SET TASK 1 —
Reproduce the passage in the forum thread on coroutine monitoring metrics from "What would be" up to and including "continue monitoring threads.".
SET TASK 2 —
Continue the forum thread on monitoring coroutines in production from the point at which it stops.

---------- EXCERPT TO READ ----------

Monitoring metrics for coroutines in production

Since coroutines has graduated to stable, we plan to adopt it in our code more heavily, goals being 1) saner async code than threads + callbacks, and 2) the ability to spawn tons of coroutines cheaply where threads would be expensive.

However, as we are working on something big enough that performance matters, we want to make sure that we are able to gain insights from our usage of coroutines instead of using it blindly. When using threads and executors, we are able to get, for example, the number of threads on each state (RUNNABLE, BLOCKED, etc.), threads that are queued, etc. These metrics can help (and have helped) us troubleshoot performance issues.

What would be the usual metrics that could be gathered from coroutines usage? How would they be used to gain insight on how the system is operating? And are there any tools available for this already?

4 Likes

Anyone? :slightly_smiling_face:

Since coroutines are cheap, I am not sure whether it makes sense to monitor anything in their regards.

Coroutines help with reducing the number of (blocked) threads. So, I guess, you could continue monitoring threads.

The monitoring that looks attractive to me would be getting a gauge on the sizes of the CoroutineScheduler queues (global and local). Our biggest fear is accidentally putting slow blocking work (or worse, deadlocks) in our main dispatcher (which happened to us once on a previous project using Kotlin coroutines incorrectly, and also when using Ratpack’s coroutine-style execution), so being able to see if work is building up over time seems helpful. Would it be reasonable to expose some of these stats somewhere? As an awful hack we are considering parsing (Dispatchers.Default as ExecutorCoroutineDispatcher).executor.toString().

---------- ENTRIES SHOWN ----------

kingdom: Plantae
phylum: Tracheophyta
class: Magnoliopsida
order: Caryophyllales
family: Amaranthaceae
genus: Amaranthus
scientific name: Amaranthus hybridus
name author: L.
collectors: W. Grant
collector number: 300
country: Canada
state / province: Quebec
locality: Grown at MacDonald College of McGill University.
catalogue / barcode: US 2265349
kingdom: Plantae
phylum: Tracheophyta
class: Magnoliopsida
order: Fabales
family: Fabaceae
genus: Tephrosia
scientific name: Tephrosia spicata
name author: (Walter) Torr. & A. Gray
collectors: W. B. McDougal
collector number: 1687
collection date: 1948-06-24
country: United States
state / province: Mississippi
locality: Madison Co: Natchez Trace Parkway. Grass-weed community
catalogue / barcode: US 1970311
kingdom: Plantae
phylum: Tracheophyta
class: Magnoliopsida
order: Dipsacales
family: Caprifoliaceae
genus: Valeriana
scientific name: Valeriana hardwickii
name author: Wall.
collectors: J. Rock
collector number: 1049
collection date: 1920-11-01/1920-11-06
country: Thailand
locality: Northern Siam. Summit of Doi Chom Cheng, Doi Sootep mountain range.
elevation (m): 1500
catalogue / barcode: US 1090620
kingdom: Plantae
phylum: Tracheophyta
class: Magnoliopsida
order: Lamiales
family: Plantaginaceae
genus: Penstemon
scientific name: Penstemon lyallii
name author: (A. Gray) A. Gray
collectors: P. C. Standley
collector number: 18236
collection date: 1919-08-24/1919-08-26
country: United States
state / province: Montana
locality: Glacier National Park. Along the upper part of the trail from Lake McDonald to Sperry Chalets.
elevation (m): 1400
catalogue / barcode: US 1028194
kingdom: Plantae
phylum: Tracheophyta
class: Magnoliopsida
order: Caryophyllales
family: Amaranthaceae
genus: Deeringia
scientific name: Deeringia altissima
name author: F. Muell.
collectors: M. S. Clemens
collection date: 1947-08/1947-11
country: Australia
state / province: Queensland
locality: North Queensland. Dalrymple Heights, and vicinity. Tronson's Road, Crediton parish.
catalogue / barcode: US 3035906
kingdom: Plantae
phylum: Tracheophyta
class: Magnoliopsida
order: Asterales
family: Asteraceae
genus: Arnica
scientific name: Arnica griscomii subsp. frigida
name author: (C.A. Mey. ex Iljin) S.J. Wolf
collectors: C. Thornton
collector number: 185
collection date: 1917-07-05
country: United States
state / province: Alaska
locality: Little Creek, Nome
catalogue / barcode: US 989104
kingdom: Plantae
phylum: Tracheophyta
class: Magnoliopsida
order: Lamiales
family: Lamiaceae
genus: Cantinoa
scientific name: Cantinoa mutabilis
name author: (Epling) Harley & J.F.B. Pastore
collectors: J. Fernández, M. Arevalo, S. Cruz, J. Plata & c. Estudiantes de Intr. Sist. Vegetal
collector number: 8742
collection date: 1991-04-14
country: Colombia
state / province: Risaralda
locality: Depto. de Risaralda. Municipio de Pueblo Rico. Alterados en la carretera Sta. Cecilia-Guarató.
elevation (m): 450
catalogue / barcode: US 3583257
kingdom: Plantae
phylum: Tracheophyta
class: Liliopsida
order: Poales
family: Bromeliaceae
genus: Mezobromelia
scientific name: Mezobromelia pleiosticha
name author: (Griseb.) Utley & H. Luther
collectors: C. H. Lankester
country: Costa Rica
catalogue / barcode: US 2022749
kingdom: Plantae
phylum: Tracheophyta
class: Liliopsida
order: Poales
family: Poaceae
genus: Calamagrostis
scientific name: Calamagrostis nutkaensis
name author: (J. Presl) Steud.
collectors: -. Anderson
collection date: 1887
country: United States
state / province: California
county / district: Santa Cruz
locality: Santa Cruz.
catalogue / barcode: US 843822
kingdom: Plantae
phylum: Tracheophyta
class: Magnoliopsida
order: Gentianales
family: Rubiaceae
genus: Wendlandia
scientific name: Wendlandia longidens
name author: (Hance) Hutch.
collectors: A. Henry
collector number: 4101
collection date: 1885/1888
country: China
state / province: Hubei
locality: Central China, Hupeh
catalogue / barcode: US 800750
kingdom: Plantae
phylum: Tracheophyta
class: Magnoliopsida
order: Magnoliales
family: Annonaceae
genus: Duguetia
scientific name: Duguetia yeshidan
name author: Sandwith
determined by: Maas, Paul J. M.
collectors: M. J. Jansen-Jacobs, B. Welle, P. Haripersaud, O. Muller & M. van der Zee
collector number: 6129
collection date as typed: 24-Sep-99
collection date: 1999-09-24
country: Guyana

----------

OUTPUT 1 —
What would be the usual metrics that could be gathered from coroutines usage? How would they be used to gain insight on how the system is operating? And are there any tools available for this already?

4 Likes

Anyone? :slightly_smiling_face:

Since coroutines are cheap, I am not sure whether it makes sense to monitor anything in their regards.

Coroutines help with reducing the number of (blocked) threads. So, I guess, you could continue monitoring threads.

OUTPUT 2 —
1 Like

I would also love if there were such metrics exposed. Taking from Erlang’s Observer tool, they have visibility of number of messages in a process’ inbox.

Since coroutines are cheap, I am not sure whether it makes sense to monitor anything in their regards.

“Do I have enough threads available in my Dispatcher to keep up with coroutine work” seems like the simplest and most obvious use case. The number of queued coroutines and wait time before invocation seems like quite valuable information to expose.

4 Likes

Has this been fixed in any recent release?

It seems like quite the gap - a truly production-ready system aiming to replace Java should have metrics exposed.

3 Likes

is there any update on this?